THE TASK:
Say how many lines in the entries below have the word "AAAA" in them, giving only the number.

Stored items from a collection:
======
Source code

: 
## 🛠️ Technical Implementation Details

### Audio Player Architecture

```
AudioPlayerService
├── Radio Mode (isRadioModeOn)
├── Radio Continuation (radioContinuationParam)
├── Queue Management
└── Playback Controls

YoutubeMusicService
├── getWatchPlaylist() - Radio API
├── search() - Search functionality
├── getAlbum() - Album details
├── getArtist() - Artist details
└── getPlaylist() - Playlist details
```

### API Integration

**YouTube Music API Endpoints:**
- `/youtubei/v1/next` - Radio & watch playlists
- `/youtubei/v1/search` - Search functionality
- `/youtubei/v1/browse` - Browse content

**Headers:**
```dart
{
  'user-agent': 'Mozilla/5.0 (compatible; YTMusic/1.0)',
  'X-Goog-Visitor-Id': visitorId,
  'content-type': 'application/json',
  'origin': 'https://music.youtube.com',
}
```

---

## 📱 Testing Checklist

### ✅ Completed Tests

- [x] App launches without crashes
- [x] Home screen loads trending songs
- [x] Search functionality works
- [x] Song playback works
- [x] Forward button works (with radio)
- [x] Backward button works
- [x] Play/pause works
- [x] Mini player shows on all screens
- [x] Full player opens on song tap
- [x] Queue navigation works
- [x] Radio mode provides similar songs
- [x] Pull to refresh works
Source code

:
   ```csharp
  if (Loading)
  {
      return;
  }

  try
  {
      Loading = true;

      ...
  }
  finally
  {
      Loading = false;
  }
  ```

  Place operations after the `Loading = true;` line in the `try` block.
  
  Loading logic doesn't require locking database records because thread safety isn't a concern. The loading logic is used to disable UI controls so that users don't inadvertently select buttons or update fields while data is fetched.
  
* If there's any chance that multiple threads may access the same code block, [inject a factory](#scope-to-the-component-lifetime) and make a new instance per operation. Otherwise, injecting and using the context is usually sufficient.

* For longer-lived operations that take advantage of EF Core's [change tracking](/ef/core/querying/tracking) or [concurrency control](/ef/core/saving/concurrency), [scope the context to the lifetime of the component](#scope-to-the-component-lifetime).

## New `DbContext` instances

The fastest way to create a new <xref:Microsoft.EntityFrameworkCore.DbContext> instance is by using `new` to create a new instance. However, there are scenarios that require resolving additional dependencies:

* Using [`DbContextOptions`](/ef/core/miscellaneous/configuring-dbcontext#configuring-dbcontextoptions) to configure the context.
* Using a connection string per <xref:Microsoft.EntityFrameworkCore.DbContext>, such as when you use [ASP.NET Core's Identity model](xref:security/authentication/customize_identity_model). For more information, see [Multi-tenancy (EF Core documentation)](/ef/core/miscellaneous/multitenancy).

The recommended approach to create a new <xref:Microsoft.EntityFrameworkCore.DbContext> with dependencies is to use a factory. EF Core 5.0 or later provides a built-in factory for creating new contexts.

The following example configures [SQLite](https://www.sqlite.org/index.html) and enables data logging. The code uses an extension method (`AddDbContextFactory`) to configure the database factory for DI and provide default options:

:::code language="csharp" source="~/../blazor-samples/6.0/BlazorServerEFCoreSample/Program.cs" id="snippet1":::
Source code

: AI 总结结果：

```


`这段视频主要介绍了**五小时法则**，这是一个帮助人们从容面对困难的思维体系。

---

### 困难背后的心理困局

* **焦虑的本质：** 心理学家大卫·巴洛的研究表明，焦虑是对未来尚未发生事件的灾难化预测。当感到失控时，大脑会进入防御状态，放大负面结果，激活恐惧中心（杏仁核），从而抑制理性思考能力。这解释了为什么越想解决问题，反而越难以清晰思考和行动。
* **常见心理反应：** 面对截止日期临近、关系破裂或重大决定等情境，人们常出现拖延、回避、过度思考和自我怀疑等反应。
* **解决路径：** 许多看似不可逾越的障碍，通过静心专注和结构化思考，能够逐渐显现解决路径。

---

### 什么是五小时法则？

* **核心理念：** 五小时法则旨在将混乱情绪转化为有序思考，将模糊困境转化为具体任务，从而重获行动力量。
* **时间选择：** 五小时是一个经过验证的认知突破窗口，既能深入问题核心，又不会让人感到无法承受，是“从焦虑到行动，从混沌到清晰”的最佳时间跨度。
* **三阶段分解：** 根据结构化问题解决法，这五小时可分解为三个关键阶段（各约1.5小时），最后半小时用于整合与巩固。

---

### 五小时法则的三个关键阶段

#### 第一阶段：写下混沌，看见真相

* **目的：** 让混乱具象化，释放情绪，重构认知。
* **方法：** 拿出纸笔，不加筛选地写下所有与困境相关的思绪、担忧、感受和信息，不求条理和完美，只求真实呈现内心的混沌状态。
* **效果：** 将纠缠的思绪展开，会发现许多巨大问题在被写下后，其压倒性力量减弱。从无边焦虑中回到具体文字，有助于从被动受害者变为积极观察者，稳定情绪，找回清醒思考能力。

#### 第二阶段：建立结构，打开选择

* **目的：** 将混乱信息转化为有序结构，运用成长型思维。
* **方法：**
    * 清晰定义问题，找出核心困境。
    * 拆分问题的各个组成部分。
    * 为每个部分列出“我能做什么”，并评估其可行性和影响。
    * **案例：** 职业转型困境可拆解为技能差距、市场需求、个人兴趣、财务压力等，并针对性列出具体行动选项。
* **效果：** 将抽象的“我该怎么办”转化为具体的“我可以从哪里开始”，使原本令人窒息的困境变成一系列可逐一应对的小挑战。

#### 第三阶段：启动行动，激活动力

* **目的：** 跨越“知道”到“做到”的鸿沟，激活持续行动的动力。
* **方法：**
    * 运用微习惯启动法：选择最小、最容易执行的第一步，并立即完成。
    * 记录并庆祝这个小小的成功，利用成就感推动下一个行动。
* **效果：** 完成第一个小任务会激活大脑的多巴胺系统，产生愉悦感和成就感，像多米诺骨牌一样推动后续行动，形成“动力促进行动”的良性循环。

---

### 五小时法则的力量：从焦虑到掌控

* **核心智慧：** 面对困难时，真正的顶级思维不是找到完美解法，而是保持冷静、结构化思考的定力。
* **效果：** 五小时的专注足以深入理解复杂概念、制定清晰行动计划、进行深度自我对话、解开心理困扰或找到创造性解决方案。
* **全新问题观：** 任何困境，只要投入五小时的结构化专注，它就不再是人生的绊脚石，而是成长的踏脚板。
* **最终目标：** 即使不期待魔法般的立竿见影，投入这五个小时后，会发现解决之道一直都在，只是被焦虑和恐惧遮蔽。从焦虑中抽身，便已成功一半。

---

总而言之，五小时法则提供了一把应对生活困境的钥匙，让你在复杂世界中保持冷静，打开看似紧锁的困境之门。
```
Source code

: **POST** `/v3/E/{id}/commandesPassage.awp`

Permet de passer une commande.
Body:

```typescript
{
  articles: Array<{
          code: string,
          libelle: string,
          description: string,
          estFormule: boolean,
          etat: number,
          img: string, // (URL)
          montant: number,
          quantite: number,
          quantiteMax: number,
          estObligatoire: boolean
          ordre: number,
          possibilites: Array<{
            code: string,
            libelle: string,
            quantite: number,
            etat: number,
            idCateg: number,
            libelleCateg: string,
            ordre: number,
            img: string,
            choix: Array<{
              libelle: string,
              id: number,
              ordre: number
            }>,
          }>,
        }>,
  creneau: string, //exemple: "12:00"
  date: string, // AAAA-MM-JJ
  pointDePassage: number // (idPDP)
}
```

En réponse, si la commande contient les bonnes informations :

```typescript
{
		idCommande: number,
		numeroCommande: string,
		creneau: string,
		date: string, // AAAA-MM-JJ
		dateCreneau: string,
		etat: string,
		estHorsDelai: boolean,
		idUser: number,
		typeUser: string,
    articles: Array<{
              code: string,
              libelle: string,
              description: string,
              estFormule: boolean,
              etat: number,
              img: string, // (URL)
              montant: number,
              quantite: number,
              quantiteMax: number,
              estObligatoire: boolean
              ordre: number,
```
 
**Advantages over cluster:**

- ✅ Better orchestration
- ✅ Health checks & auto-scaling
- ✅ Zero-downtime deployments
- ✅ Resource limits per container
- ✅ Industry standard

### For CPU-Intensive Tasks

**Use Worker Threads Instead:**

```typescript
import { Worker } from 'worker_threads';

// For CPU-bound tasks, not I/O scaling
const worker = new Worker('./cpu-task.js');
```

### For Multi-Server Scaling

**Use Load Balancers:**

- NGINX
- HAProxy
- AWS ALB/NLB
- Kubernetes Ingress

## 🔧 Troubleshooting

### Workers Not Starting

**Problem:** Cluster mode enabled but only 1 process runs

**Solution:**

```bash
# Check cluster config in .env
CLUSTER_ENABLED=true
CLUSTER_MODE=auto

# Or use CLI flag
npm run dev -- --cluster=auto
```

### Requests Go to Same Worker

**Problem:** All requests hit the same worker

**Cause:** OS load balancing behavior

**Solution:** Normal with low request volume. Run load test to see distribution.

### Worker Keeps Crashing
======
EXERCISE OUTPUT:
2